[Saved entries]
========================================

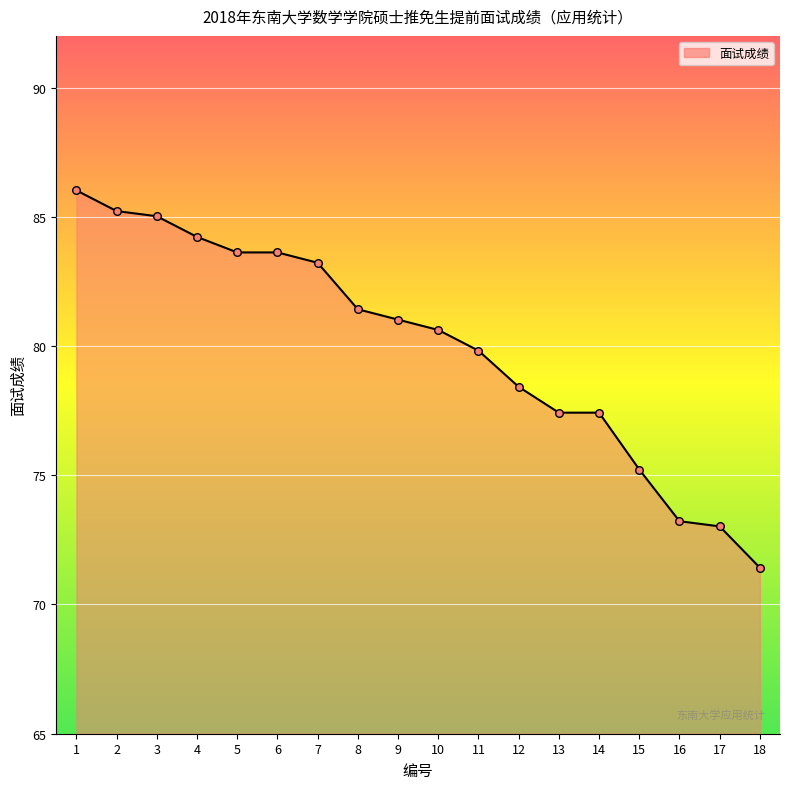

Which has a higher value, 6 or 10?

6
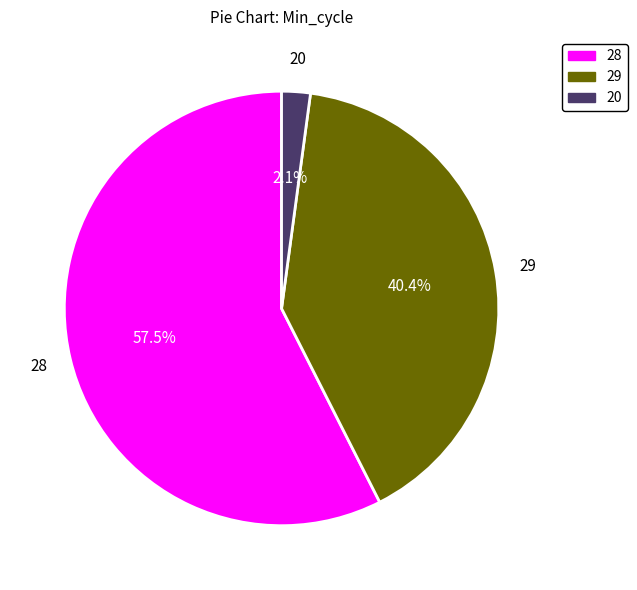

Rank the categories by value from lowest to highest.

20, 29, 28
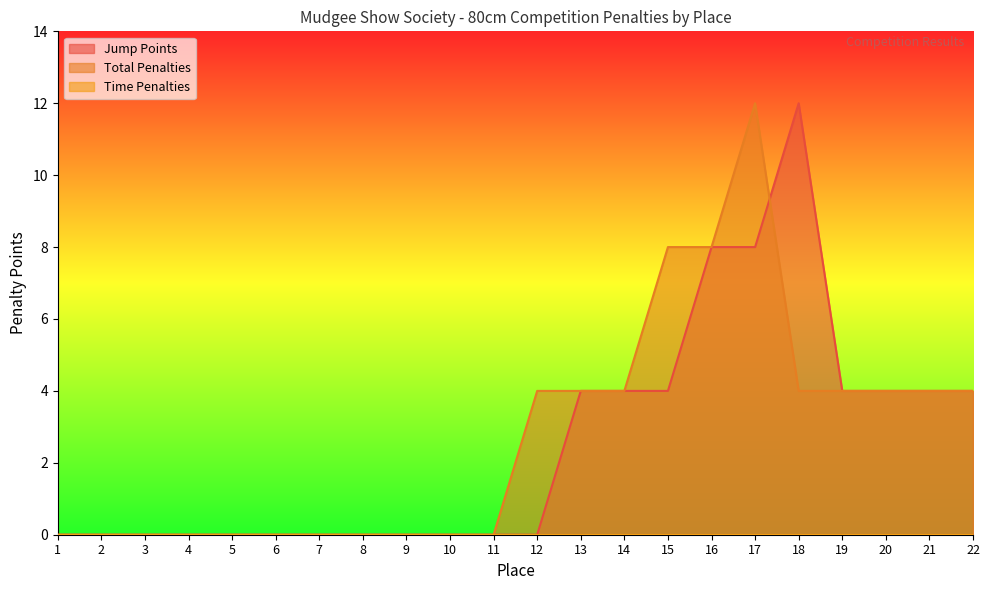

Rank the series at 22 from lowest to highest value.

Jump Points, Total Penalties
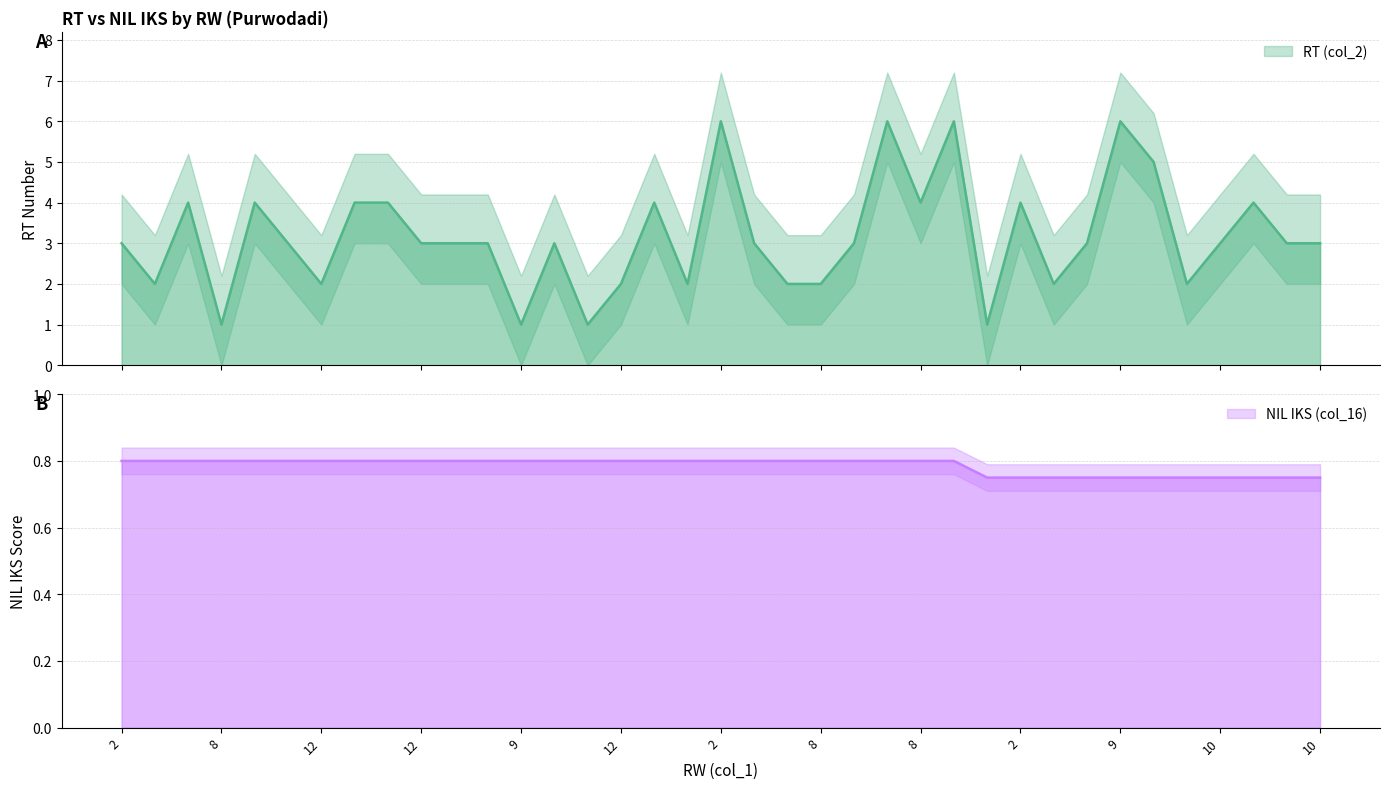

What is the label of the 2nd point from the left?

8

========================================

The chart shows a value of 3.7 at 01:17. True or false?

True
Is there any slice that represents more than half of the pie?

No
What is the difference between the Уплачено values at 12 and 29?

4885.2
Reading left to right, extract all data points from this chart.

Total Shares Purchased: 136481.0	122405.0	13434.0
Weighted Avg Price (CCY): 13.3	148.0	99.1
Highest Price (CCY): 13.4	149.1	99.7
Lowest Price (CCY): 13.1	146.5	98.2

========================================

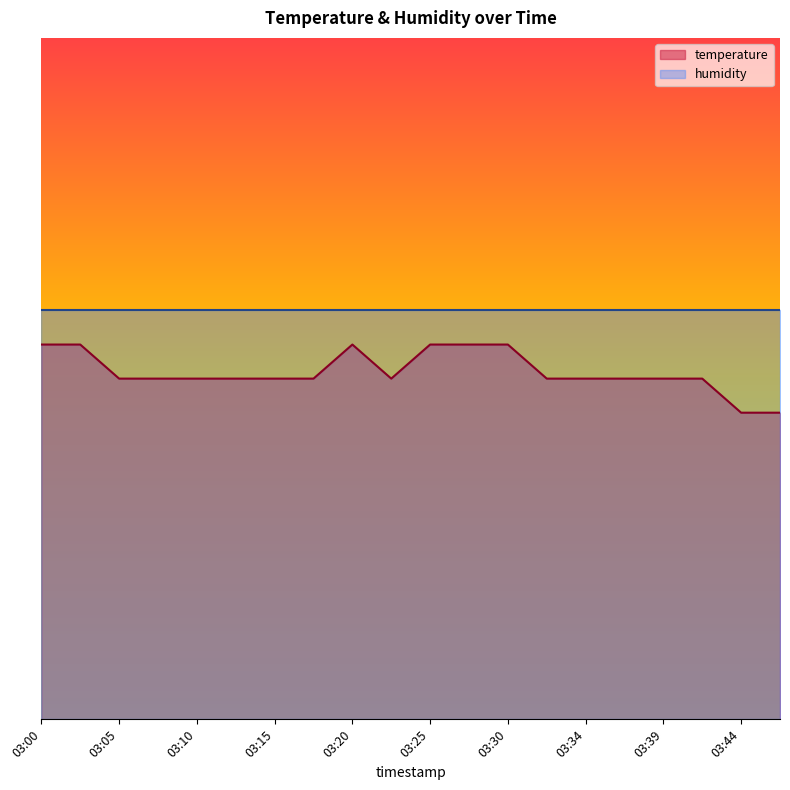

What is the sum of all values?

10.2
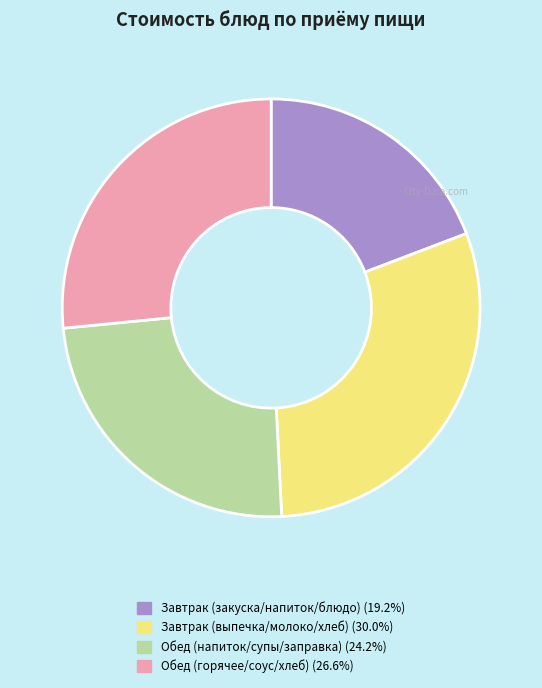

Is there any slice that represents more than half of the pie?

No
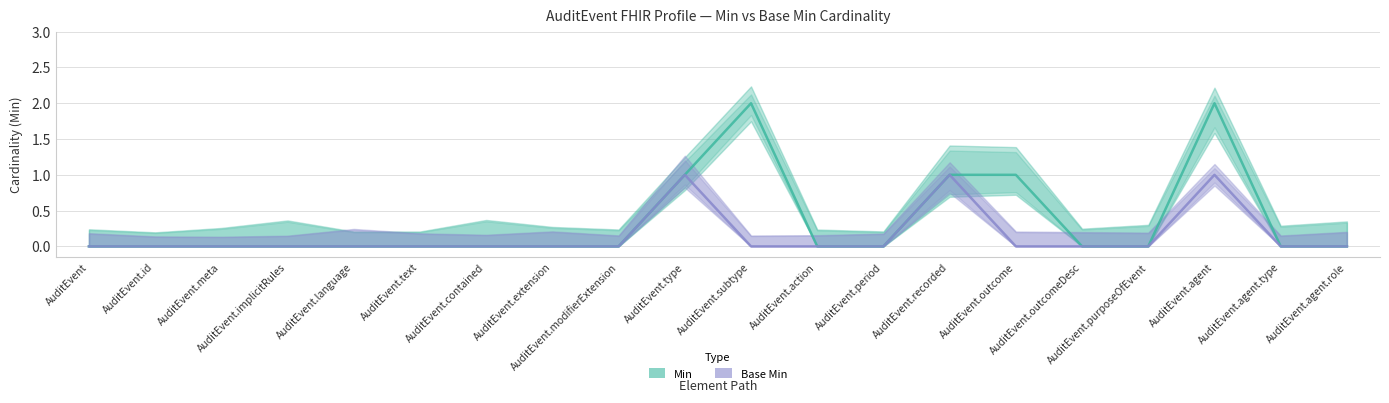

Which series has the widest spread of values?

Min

========================================

- Exercise prompt -
Which lines in the entries above contain the word "chart"? Copy each of them.

- Final answer -
The chart shows a value of 3.7 at 01:17. True or false?
Reading left to right, extract all data points from this chart.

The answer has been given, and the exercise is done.